What the task requires: A faithful, complete copy of the entries below is required, with images removed.

----- Records for this task

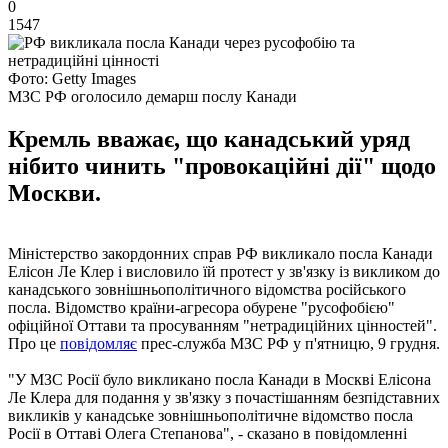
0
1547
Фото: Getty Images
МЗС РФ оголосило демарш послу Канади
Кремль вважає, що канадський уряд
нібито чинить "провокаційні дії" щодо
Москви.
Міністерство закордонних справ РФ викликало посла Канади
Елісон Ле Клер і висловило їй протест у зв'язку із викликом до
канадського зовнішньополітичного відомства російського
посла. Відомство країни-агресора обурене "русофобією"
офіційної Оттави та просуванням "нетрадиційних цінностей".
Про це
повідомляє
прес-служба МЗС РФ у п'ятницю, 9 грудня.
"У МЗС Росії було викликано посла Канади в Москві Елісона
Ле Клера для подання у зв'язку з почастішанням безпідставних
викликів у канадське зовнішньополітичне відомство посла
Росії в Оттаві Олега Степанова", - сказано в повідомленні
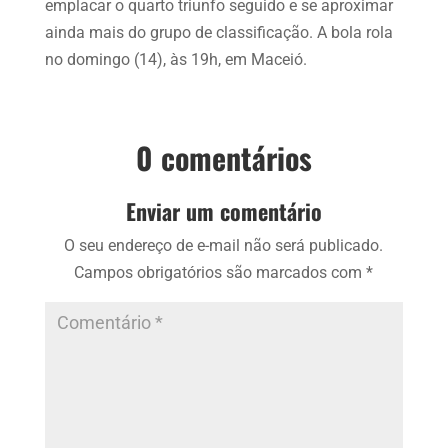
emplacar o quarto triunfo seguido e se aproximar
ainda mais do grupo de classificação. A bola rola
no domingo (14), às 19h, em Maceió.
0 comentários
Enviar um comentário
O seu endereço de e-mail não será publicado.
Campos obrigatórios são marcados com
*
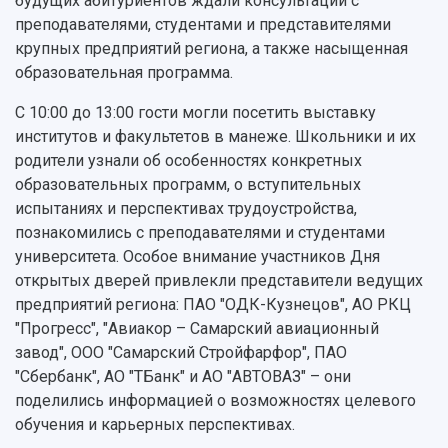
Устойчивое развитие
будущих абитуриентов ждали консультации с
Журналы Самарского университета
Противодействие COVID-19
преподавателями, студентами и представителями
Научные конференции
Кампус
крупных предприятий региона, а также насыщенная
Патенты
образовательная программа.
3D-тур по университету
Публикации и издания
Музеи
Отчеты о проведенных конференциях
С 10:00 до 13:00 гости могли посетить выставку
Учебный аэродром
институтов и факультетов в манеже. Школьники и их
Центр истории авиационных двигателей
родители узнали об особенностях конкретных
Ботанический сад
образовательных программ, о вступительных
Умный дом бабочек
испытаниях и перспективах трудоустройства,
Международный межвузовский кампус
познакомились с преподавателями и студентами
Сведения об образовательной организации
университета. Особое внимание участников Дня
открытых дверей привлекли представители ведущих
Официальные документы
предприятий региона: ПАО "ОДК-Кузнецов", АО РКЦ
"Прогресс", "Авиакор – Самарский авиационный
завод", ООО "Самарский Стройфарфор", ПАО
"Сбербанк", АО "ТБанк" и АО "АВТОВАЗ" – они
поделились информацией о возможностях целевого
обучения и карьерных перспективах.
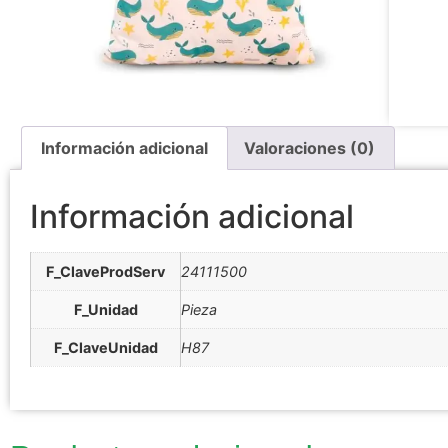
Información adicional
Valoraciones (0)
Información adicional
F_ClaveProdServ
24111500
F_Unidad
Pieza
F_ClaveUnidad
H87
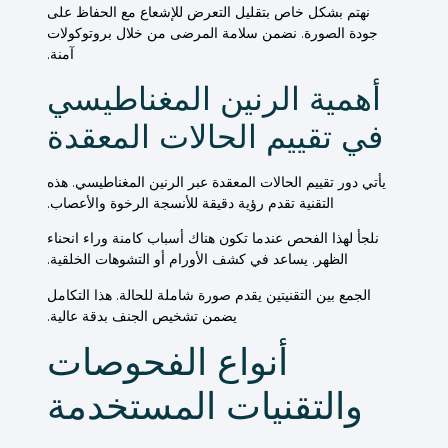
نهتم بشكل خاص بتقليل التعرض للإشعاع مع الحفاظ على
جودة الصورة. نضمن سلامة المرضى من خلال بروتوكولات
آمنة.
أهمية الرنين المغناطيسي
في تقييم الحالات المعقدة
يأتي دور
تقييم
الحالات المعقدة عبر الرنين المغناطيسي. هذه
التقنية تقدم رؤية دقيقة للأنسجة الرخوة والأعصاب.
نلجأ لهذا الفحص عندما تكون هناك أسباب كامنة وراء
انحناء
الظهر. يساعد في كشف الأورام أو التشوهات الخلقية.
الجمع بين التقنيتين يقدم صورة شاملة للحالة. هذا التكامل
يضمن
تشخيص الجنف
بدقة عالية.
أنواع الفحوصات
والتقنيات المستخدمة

----------

Response area:
0
1547
Фото: Getty Images
МЗС РФ оголосило демарш послу Канади
Кремль вважає, що канадський уряд
нібито чинить "провокаційні дії" щодо
Москви.
Міністерство закордонних справ РФ викликало посла Канади
Елісон Ле Клер і висловило їй протест у зв'язку із викликом до
канадського зовнішньополітичного відомства російського
посла. Відомство країни-агресора обурене "русофобією"
офіційної Оттави та просуванням "нетрадиційних цінностей".
Про це
повідомляє
прес-служба МЗС РФ у п'ятницю, 9 грудня.
"У МЗС Росії було викликано посла Канади в Москві Елісона
Ле Клера для подання у зв'язку з почастішанням безпідставних
викликів у канадське зовнішньополітичне відомство посла
Росії в Оттаві Олега Степанова", - сказано в повідомленні
emplacar o quarto triunfo seguido e se aproximar
ainda mais do grupo de classificação. A bola rola
no domingo (14), às 19h, em Maceió.
0 comentários
Enviar um comentário
O seu endereço de e-mail não será publicado.
Campos obrigatórios são marcados com
*
Устойчивое развитие
будущих абитуриентов ждали консультации с
Журналы Самарского университета
Противодействие COVID-19
преподавателями, студентами и представителями
Научные конференции
Кампус
крупных предприятий региона, а также насыщенная
Патенты
образовательная программа.
3D-тур по университету
Публикации и издания
Музеи
Отчеты о проведенных конференциях
С 10:00 до 13:00 гости могли посетить выставку
Учебный аэродром
институтов и факультетов в манеже. Школьники и их
Центр истории авиационных двигателей
родители узнали об особенностях конкретных
Ботанический сад
образовательных программ, о вступительных
Умный дом бабочек
испытаниях и перспективах трудоустройства,
Международный межвузовский кампус
познакомились с преподавателями и студентами
Сведения об образовательной организации
университета. Особое внимание участников Дня
открытых дверей привлекли представители ведущих
Официальные документы
предприятий региона: ПАО "ОДК-Кузнецов", АО РКЦ
"Прогресс", "Авиакор – Самарский авиационный
завод", ООО "Самарский Стройфарфор", ПАО
"Сбербанк", АО "ТБанк" и АО "АВТОВАЗ" – они
поделились информацией о возможностях целевого
обучения и карьерных перспективах.
Información adicional
Valoraciones (0)
Información adicional
F_ClaveProdServ
24111500
F_Unidad
Pieza
F_ClaveUnidad
H87
نهتم بشكل خاص بتقليل التعرض للإشعاع مع الحفاظ على
جودة الصورة. نضمن سلامة المرضى من خلال بروتوكولات
آمنة.
أهمية الرنين المغناطيسي
في تقييم الحالات المعقدة
يأتي دور
تقييم
الحالات المعقدة عبر الرنين المغناطيسي. هذه
التقنية تقدم رؤية دقيقة للأنسجة الرخوة والأعصاب.
نلجأ لهذا الفحص عندما تكون هناك أسباب كامنة وراء
انحناء
الظهر. يساعد في كشف الأورام أو التشوهات الخلقية.
الجمع بين التقنيتين يقدم صورة شاملة للحالة. هذا التكامل
يضمن
تشخيص الجنف
بدقة عالية.
أنواع الفحوصات
والتقنيات المستخدمة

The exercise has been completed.